Presentation Information
[3Yin-A-10]LLM-jp Chatbot Arena: Building a Dialogue Evaluation Platform for Japanese LLMs
〇Hirokazu Kiyomaru1, Hiroaki Sugiyama2, Hiroshi Tokoyo3, Takahiro Kubo3, Naoaki Okazaki4,1 (1. National Institute of Informatics, 2. NTT, 3. Amazon Web Services Japan, 4. Institute of Science Tokyo)
Keywords:
LLM,Evaluation,Japanese
We propose LLM-jp Chatbot Arena, a platform for evaluating the dialogue performance of Japanese large language models (LLMs).

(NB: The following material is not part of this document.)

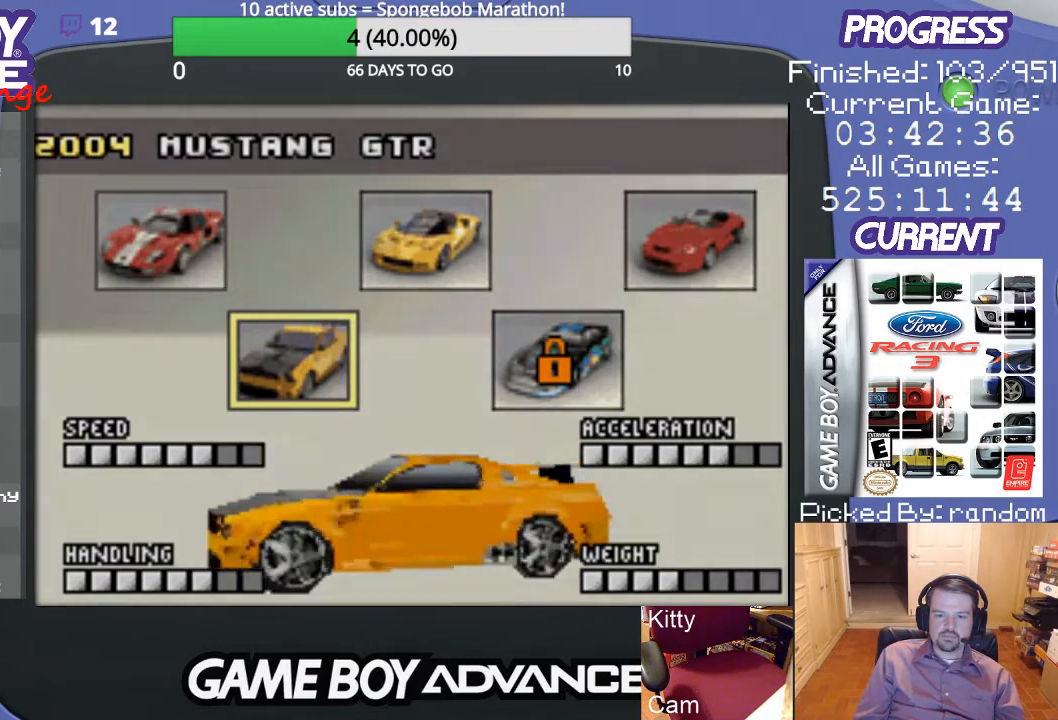
{"buttons": [], "events": [[67, "A", "up"]]}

In LLM-jp Chatbot Arena, two Japanese LLMs independently generate responses to a user query, and the user votes for the response they judge to be better, enabling the evaluation of relative model performance. We operated the platform for approximately seven months with a total of ten models and collected 5,330 context–response pairs and 1,498 votes. Our evaluation based on these votes shows that multilingual LLMs such as gpt-oss, Qwen3, and Gemma3 achieve better Japanese dialogue performance than Japanese LLMs such as LLM-jp-3.1. We also show that the evaluation results exhibit a strong correlation with automatic LLM-based evaluations.